Input section start

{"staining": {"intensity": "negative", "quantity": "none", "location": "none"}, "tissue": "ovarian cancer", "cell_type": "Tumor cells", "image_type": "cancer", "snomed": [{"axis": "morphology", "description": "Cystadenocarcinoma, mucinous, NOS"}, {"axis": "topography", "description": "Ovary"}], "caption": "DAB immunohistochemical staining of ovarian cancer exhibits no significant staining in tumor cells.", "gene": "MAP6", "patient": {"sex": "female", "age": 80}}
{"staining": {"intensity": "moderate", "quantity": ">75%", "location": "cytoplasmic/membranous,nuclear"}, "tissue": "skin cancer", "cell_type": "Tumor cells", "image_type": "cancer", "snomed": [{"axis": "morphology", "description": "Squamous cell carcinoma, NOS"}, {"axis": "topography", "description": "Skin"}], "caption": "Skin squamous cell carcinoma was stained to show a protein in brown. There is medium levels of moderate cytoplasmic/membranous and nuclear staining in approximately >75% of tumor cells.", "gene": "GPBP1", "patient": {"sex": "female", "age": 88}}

Input section end
Input section start

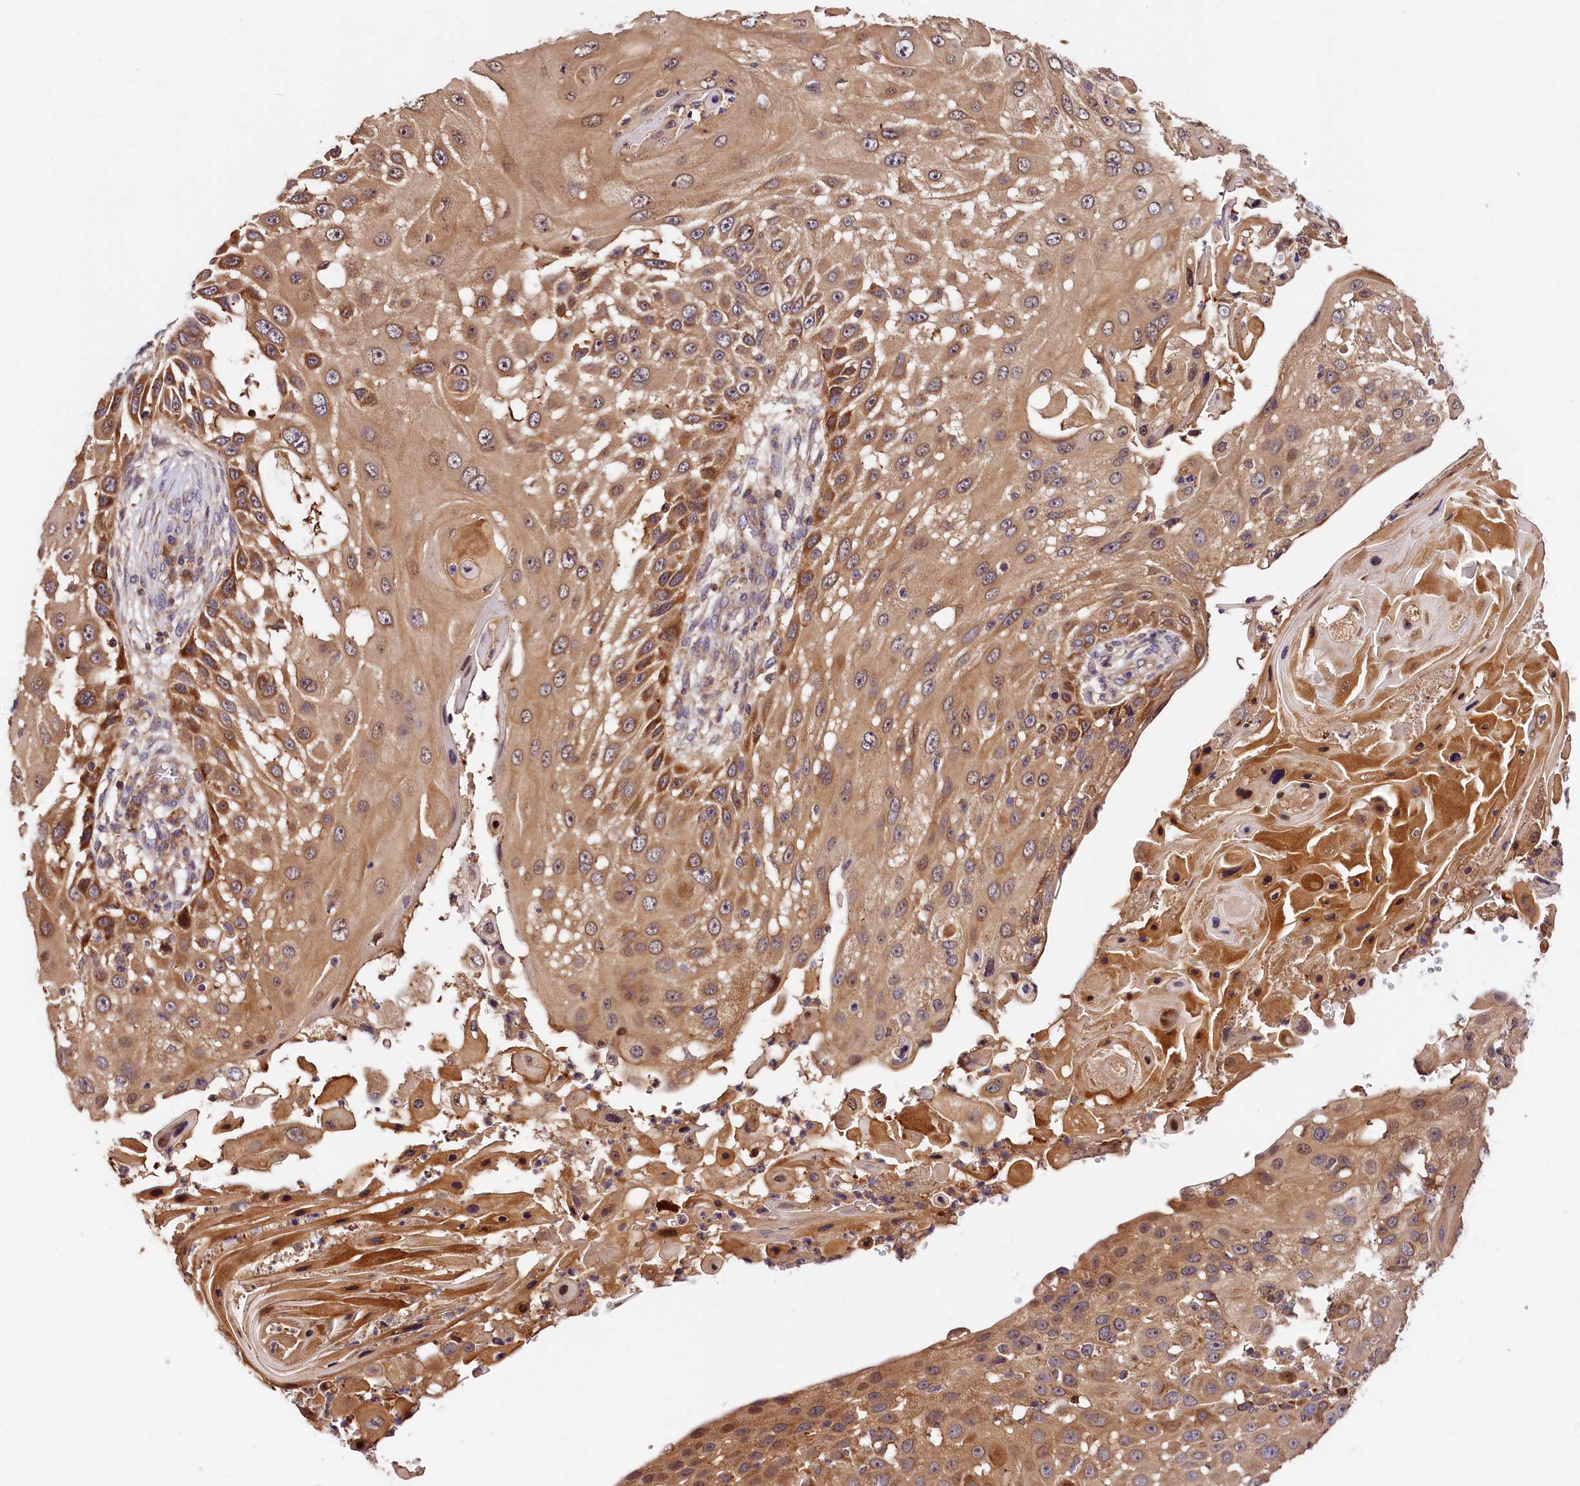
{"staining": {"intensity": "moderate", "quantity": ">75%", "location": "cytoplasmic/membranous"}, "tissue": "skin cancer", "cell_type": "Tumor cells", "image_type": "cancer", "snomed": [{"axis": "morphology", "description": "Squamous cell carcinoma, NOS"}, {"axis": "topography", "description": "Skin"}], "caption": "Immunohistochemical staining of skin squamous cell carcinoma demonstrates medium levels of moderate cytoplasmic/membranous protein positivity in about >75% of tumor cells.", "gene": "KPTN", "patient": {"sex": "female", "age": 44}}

Input section end

In the listing above, how many lines hold the word "squamous"? Please state the number alone.

2